Updated

WASHINGTON -- Last October, the Obama administration announced plans to install solar panels on the roof of the White House by the spring of this year, returning the power of the sun to the pinnacle of prominence a quarter-century after Jimmy Carter's pioneering system was taken down.

Spring has come and gone, and the promised panels have yet to see the light of day.

Administration officials blame the complexities of the contracting process, and say the solar project is still an active one. But they can't say when it'll be complete.

Environmental groups say the symbolism is telling -- and disappointing.

"On we'll go," sighed Bill McKibben, founder of the climate activist group 350.org. "One more summer of beautiful, strong sunlight going to waste, just bouncing off the White House roof."

McKibben and other environmentalists say the failure to meet its own deadline reflects an administration that's been long on green rhetoric but sometimes disappointingly short on practical accomplishments.

In last fall's announcement, at a conference of government officials and environmental groups, Energy Secretary Steven Chu was specific. "I'm pleased to announce that, by the end of this spring, there will be solar panels and a solar hot water heater on the roof of the White House," he wrote that day on his departmental website.

Nancy Sutley, chairwoman of the Council on Environmental Quality, added that by installing the system on the most famous roof in America, President Obama was "underscoring (his) commitment to lead and the promise and importance of renewable energy in the United States."
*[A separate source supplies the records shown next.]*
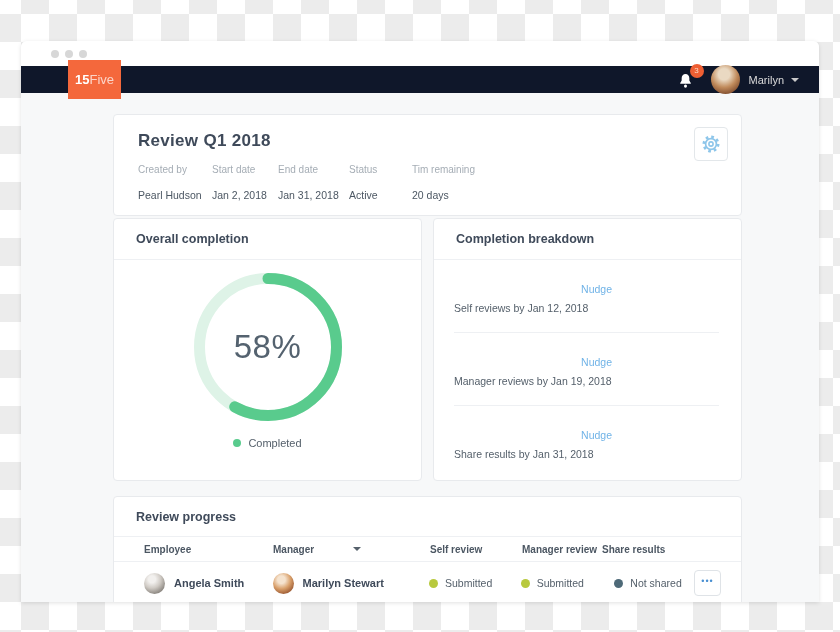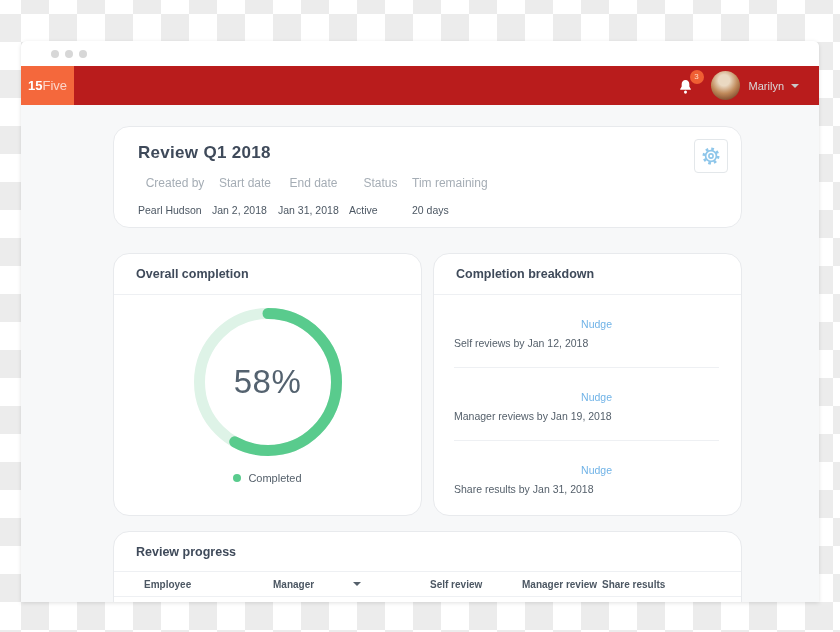--- a/index.html
+++ b/index.html
@@ -22,7 +22,7 @@
   .titlebar { height:25px; background:#fff; display:flex; align-items:center; padding-left:30px; gap:6px; }
   .tdot { width:8px; height:8px; border-radius:50%; background:#d7d7d7; }
   
-  .appbar { height:39px; background:#b91c1c; display:flex; align-items:center; }
+  .appbar { height:27px; background:#0f172a; display:flex; align-items:center;padding-left:47px; }
   .logo { width:53px; height:39px; background:#f4683c; display:flex; align-items:center; justify-content:center; font-size:13px; color:#fff; }
   .logo .b1 { font-weight:700; }
   .logo .b2 { font-weight:400; opacity:.72; }

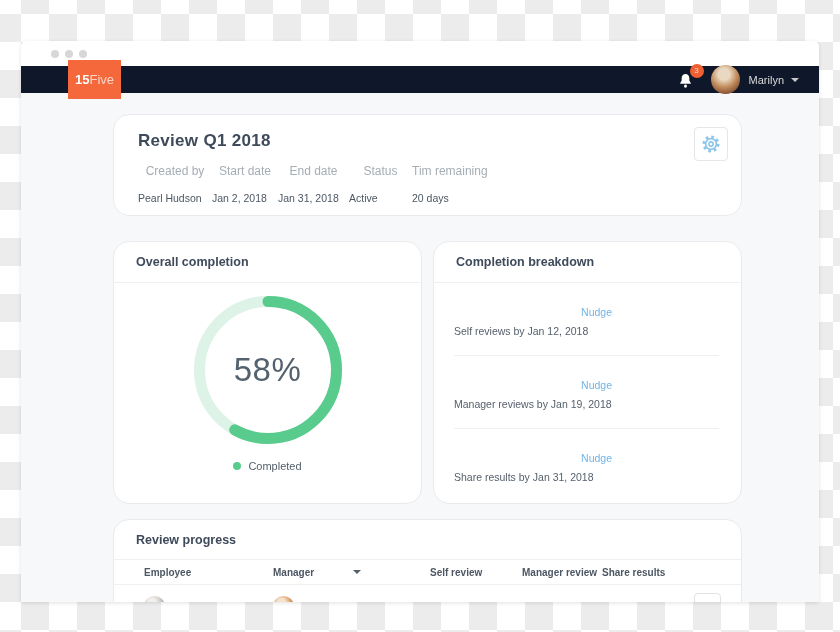--- a/index.html
+++ b/index.html
@@ -37,7 +37,7 @@
   .caret-down { width:0; height:0; border-left:4px solid transparent; border-right:4px solid transparent; border-top:4px solid #c9c9c9; margin-left:7px; }
   
   .content { height:497px; padding:21px 77px 0 92px; }
-  .card { background:#fff; border:1px solid #e8eaed; border-radius:16px; }
+  .card { background:#fff; border:1px solid #e8eaed; border-radius:4px; }
   
   .header-card { position:relative; height:102px; padding:0 24px; }
   .review-title { margin-top:16px; font-size:17px; font-weight:600; color:#3f4a5a; letter-spacing:.3px; }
McKibben, who along with other environmentalists had met with White House officials to urge such an installation, was surprised and gratified by the announcement a mere two weeks later. But the missed deadline has left him downcast.

"Nine months is a pretty long time. You can have a baby in that time," he said. "On the list of things that get done, this isn't all that hard. It doesn't require SEAL Team 6. It just requires a good-faith effort. You can just open the Yellow Pages and get page after page of solar installers."

Solar power advocates note that rooftop arrays are no longer the expensive oddity they were in Carter's day. Depending on their locations, homeowners can install systems that will pay for themselves over time.

Administration officials counter that the White House isn't just any old home.

"The Energy Department remains on the path to complete the White House solar demonstration project," Ramamoorthy Ramesh, head of the Energy Department's Solar Technology Program, wrote in a blog post late Monday, adding that further details and timing will be shared "after the competitive procurement process is completed."

Despite the missed deadline, officials maintain climate issues and energy conservation have been a top priority under Obama. They point to higher gas-mileage standards, green-tech incentives in the stimulus plan and presidential visits to wind turbine and electric-vehicle battery plants. Ramesh heads what's called the "SunShot Initiative," a competition that aims to slash the cost of solar power and make it "quicker, easier and cheaper to install."

But environmentalists look at Obama's plans to boost offshore oil drilling and the collapse of climate change legislation and say the administration's record is mixed. Especially for someone whose convention acceptance speech promised future generations would see his tenure as "the moment when the rise of the oceans began to slow and our planet began to heal."

The record on solar power at 1600 Pennsylvania Avenue began in June 1979, when Carter had 32 panels installed at a cost of $30,000 to provide hot water to West Wing offices. At the time, the Iranian revolution had thrown world oil markets into turmoil and a U.S. energy crisis was in full bloom.

Carter knew his solar panels were an experiment.

"A generation from now, this solar heater can either be a curiosity, a museum piece, an example of a road not taken, or it can be just a small part of one of the greatest and most exciting adventures undertaken by the American people," he said.

His successor, Ronald Reagan, was unimpressed. Aides had the panels removed and shipped to Unity College in Maine, where some of them remain.

Carter wasn't the only president to tap the sun's energy. In early 2003, without a big announcement, George W. Bush's administration had a modest system installed on the roofs of several maintenance buildings to generate small amounts of power for the White House complex and heated water for the mansion's outdoor pool.

Obama, in his public pronouncements, has aggressively promoted solar power along with wind and biofuels as ways of combatting global warming and weaning America off its expensive imported oil habit. He's also declared the federal government should "lead by example" on solar.

However, the administration has long known there might be federal contracting hurdles. To accompany the White House project announcement in October, the Energy Department published a handbook titled "Procuring Solar Energy: A Guide for Federal Facility Decision Makers." It ran to 104 pages.